The issue of the effectiveness of nonprofits is a controversial and complex question that has been discussed by professionals and scholars for a long time. Lecy et al. (2012) have conducted a review of scholarly literature investigating the effectiveness of non-governmental (NGO) and not-for-profit organizations (NPO). Due to the multifaceted nature of the nonprofit sector’s performance, its effectiveness also entails achievements in multiple spheres of performance. These spheres include finances, transparency, accountability, social impact, and others. Therefore, Lecy et al. (2012) argue that the evaluation of the effectiveness of NGO and NPO should reflect the multifaceted nature of their performance and have an interdisciplinary basis.
The analyzed article introduces the theoretical background to the problem by discussing the concept of organizational effectiveness, its application to the field of nonprofit organizations, and the historical perspective on the scholarly investigation of the issue. The authors then present the methodology of the study, which is a structured literature review (Lecy et al., 2012). Having reviewed key studies on nonprofit effectiveness, the scholars identified that the majority of studies were of a conceptual nature with no specific evidence provided. Also, the studies that investigated effectiveness had various approaches to defining effectiveness in the context of NGO and NPO. Based on their synthesis, the following notions of effectiveness were identified, namely “project impact, ﬁnancial efﬁciency, managerial effectiveness, board effectiveness, and effective use of partnerships and networks” (Lecy et al., 2012, p. 445). Thus, it was found that effectiveness in a nonprofit setting is multidimensional and entails performance excellence in various domains of company operations.
Overall, the managerial, program, and network effectiveness, as well as legitimacy, are identified as key characteristics of the effectiveness of NGO and NPO. These elements might be evaluated separately to provide a general perspective on the effectiveness of an organization as a whole (Lecy et al., 2012). The main conclusion made by the authors of the article is that the evaluation of nonprofits’ effectiveness must be based on an interdisciplinary approach that would suffice the variety of domains within which such organizations operate. These findings go in accord with the previously reviewed readings, where authors discussed the importance of nonprofits to manage multidimensional procedures to achieve their missions and goals.

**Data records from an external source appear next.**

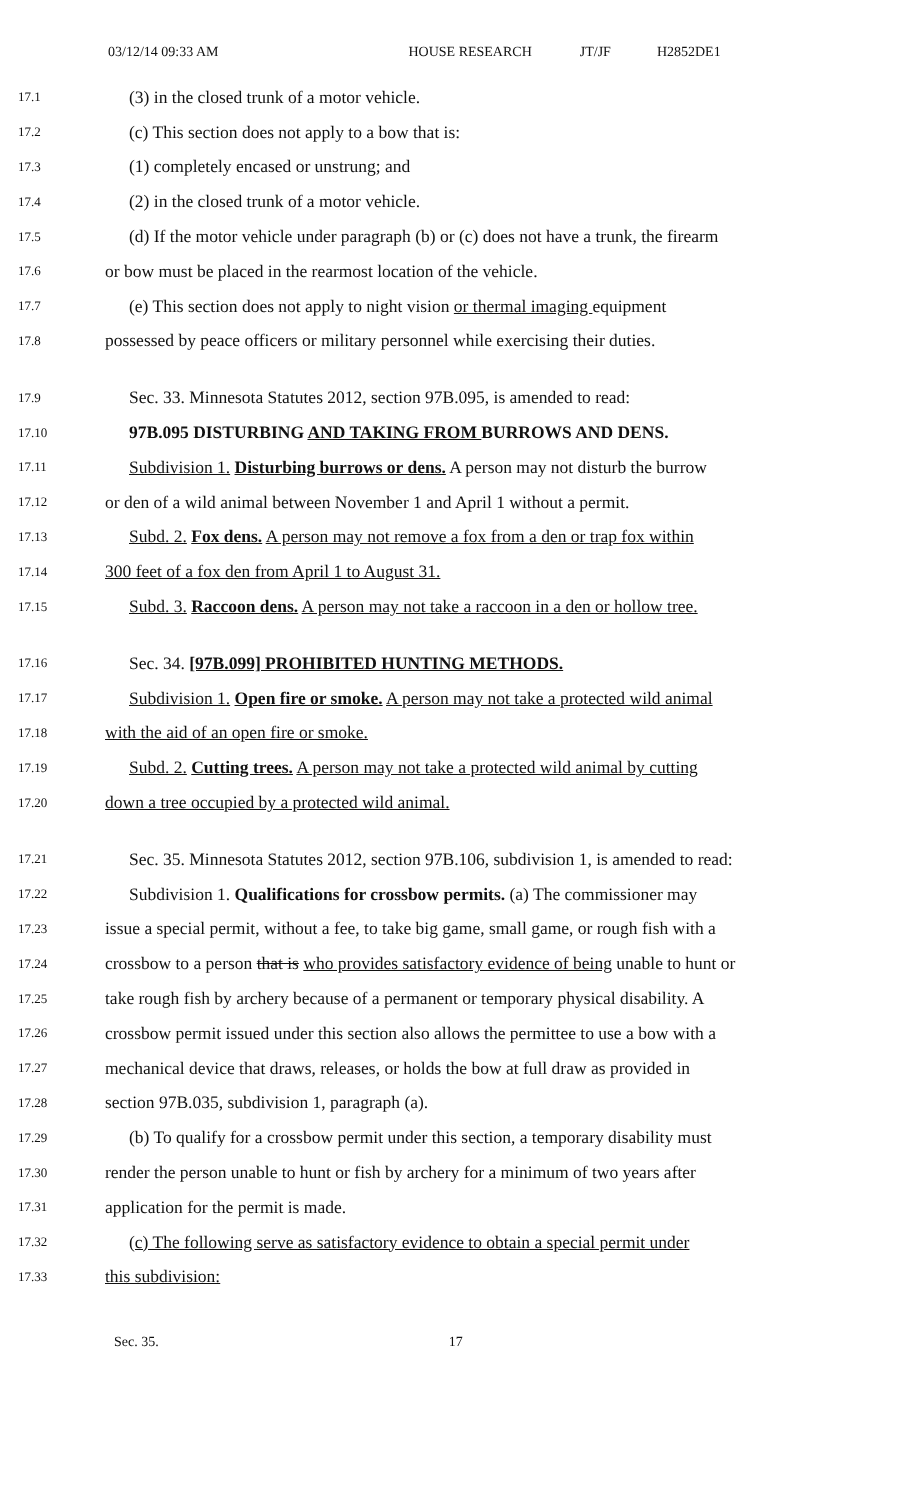03/12/14 09:33 AM HOUSE RESEARCH JT/JF H2852DE1
17.1 (3) in the closed trunk of a motor vehicle.
17.2 (c) This section does not apply to a bow that is:
17.3 (1) completely encased or unstrung; and
17.4 (2) in the closed trunk of a motor vehicle.
17.5 (d) If the motor vehicle under paragraph (b) or (c) does not have a trunk, the firearm
17.6 or bow must be placed in the rearmost location of the vehicle.
17.7 (e) This section does not apply to night vision or thermal imaging equipment
17.8 possessed by peace officers or military personnel while exercising their duties.
17.9 Sec. 33. Minnesota Statutes 2012, section 97B.095, is amended to read:
17.10 97B.095 DISTURBING AND TAKING FROM BURROWS AND DENS.
17.11 Subdivision 1. Disturbing burrows or dens. A person may not disturb the burrow
17.12 or den of a wild animal between November 1 and April 1 without a permit.
17.13 Subd. 2. Fox dens. A person may not remove a fox from a den or trap fox within
17.14 300 feet of a fox den from April 1 to August 31.
17.15 Subd. 3. Raccoon dens. A person may not take a raccoon in a den or hollow tree.
17.16 Sec. 34. [97B.099] PROHIBITED HUNTING METHODS.
17.17 Subdivision 1. Open fire or smoke. A person may not take a protected wild animal
17.18 with the aid of an open fire or smoke.
17.19 Subd. 2. Cutting trees. A person may not take a protected wild animal by cutting
17.20 down a tree occupied by a protected wild animal.
17.21 Sec. 35. Minnesota Statutes 2012, section 97B.106, subdivision 1, is amended to read:
17.22 Subdivision 1. Qualifications for crossbow permits. (a) The commissioner may
17.23 issue a special permit, without a fee, to take big game, small game, or rough fish with a
17.24 crossbow to a person that is who provides satisfactory evidence of being unable to hunt or
17.25 take rough fish by archery because of a permanent or temporary physical disability. A
17.26 crossbow permit issued under this section also allows the permittee to use a bow with a
17.27 mechanical device that draws, releases, or holds the bow at full draw as provided in
17.28 section 97B.035, subdivision 1, paragraph (a).
17.29 (b) To qualify for a crossbow permit under this section, a temporary disability must
17.30 render the person unable to hunt or fish by archery for a minimum of two years after
17.31 application for the permit is made.
17.32 (c) The following serve as satisfactory evidence to obtain a special permit under
17.33 this subdivision:
Sec. 35. 17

Indeed, Guo and Saxton’s (2014) identified that the establishment of functional relationships with stakeholders using a variety of channels contributes to the quality of organizational performance. Thus, for effective performance, nonprofits must demonstrate a high level of expertise in stakeholder relationship building and fundraising, using various tools (Bekkers & Wiepking, 2011; Guo & Saxton, 2014). Also, the effectiveness of managerial performance that is regarded to be one of the key evaluation elements of organizational effectiveness entails proper volunteer work and recruitment of personnel, which ultimately defines how the nonprofit performs in its respective market (Hager & Brudney, 2011). However, the article by Lecy et al. (2012) contributes much scholarly consideration to the notion of effectiveness evaluation reliability.
The reviewed article has significantly contributed to my knowledge and expanded my personal experience. I managed to clarify the notion of effectiveness in the context of nonprofit organizational performance. My considerations as per the evaluation of the outcomes as successful or unsuccessful primarily had been determined by the ability of an organization to achieve its mission and goals. However, this study helped me establish that selecting particular measurement elements, such as managerial effectiveness, network effectiveness, program effectiveness, and legitimacy, brings more objectivity to the evaluation procedure and allows for implementing an interdisciplinary approach.
Bekkers, R., & Wiepking, P. (2011). A literature review of empirical studies of philanthropy: Eight mechanisms that drive charitable giving. Nonprofit and Voluntary Sector Quarterly, 40(5), 924-973.
Guo, C., & Saxton, G. D. (2014). Tweeting social change: How social media are changing nonprofit advocacy. Nonprofit and Voluntary Sector Quarterly, 43(1), 57-79.
Hager, M. A., & Brudney, J. L. (2011). Problems recruiting volunteers: Nature versus nurture. Nonprofit Management and Leadership, 22(2), 137-157.
Lecy, J. D., Schmitz, H. P., & Swedlund, H. (2012). Non-governmental and not-for-profit organizational effectiveness: A modern synthesis. Voluntas: International Journal of Voluntary and Nonprofit Organizations, 23(2), 434-457.